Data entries
start
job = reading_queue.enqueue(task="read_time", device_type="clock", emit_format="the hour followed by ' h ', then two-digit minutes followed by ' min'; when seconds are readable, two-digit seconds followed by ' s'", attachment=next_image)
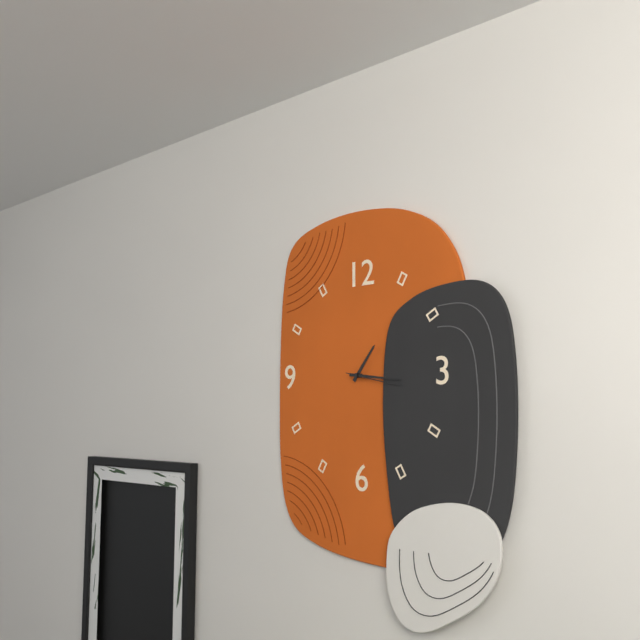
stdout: 1 h 16 min 17 s
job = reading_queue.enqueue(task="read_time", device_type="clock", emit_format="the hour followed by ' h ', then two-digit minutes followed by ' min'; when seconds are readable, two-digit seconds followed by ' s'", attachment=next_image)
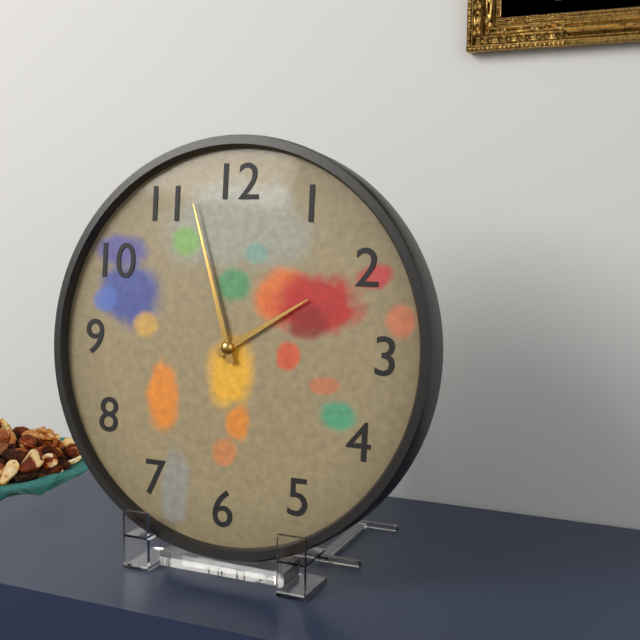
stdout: 1 h 57 min
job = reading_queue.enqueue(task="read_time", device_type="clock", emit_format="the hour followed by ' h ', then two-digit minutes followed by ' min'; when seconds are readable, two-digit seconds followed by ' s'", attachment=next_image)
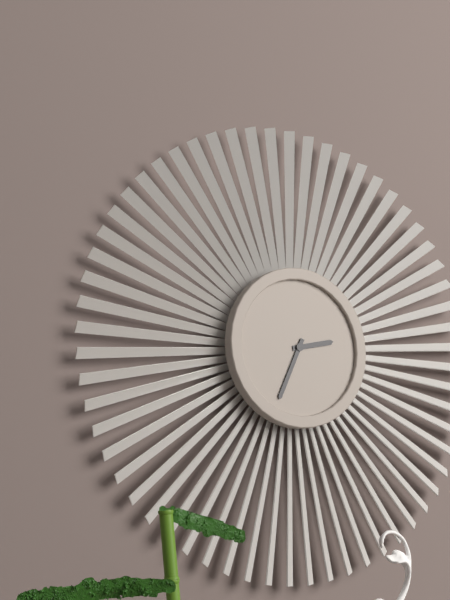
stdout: 2 h 34 min
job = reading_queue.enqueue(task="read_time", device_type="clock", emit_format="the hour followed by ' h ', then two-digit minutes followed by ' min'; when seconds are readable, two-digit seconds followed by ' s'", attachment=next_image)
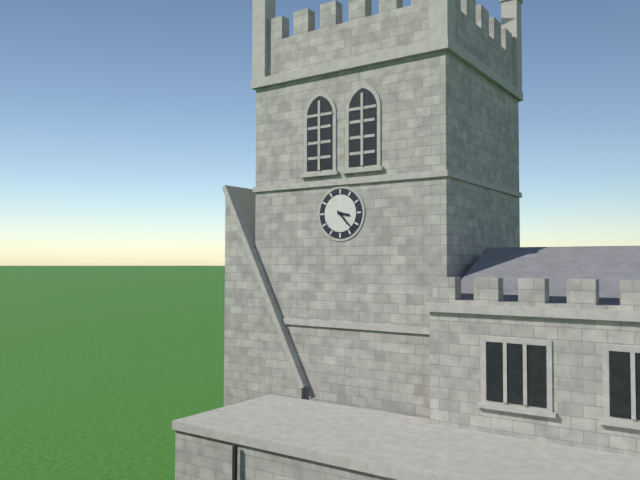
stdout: 3 h 23 min
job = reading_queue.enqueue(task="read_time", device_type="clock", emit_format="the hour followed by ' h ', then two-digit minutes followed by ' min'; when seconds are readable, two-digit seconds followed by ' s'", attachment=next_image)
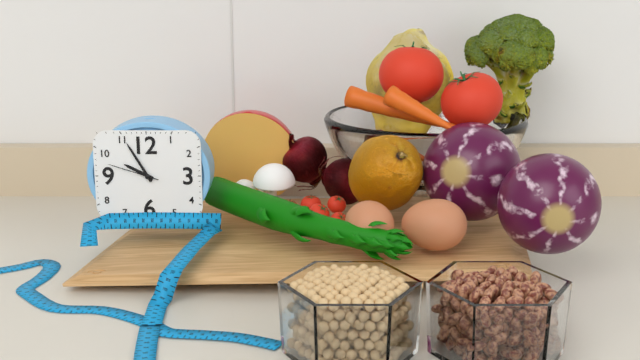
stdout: 9 h 55 min 48 s
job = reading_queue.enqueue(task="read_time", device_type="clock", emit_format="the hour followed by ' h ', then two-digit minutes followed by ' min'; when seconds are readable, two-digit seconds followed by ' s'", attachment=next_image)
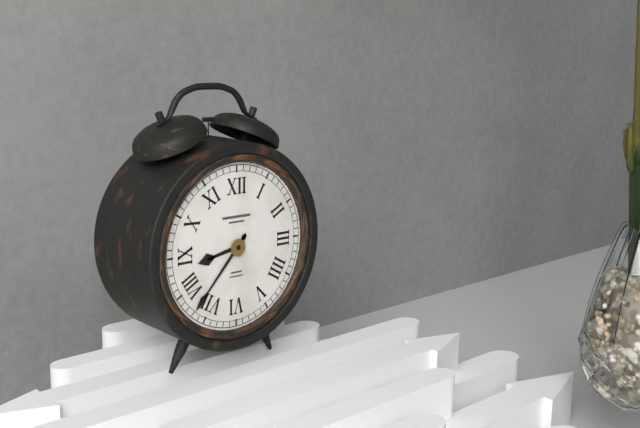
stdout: 8 h 37 min
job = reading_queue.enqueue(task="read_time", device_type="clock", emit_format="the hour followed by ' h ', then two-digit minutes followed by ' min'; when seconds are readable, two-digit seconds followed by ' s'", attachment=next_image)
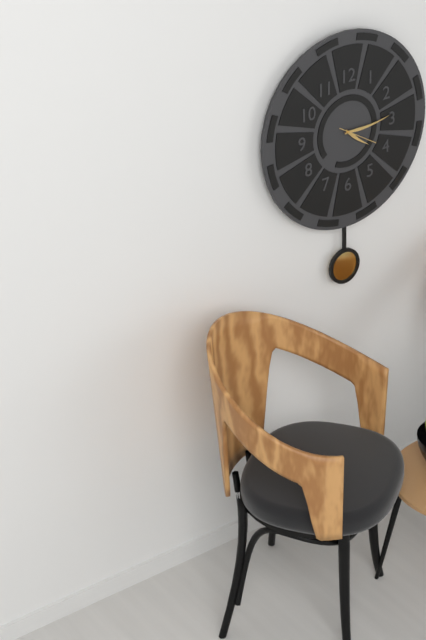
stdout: 4 h 14 min
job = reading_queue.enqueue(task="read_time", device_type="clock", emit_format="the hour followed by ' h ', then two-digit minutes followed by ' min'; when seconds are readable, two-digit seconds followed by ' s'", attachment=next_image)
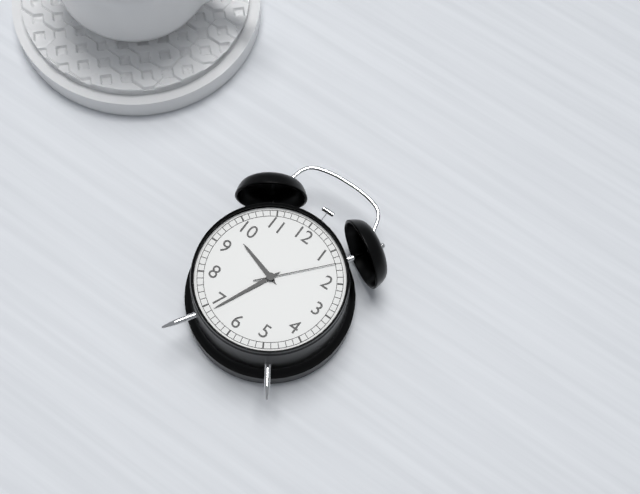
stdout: 9 h 34 min 07 s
end
◆ **Exercise aim**
Report each line of the records that contains the string "stdout", copying every such line in full.

◆ **Solution for this problem**
stdout: 1 h 16 min 17 s
stdout: 1 h 57 min
stdout: 2 h 34 min
stdout: 3 h 23 min
stdout: 9 h 55 min 48 s
stdout: 8 h 37 min
stdout: 4 h 14 min
stdout: 9 h 34 min 07 s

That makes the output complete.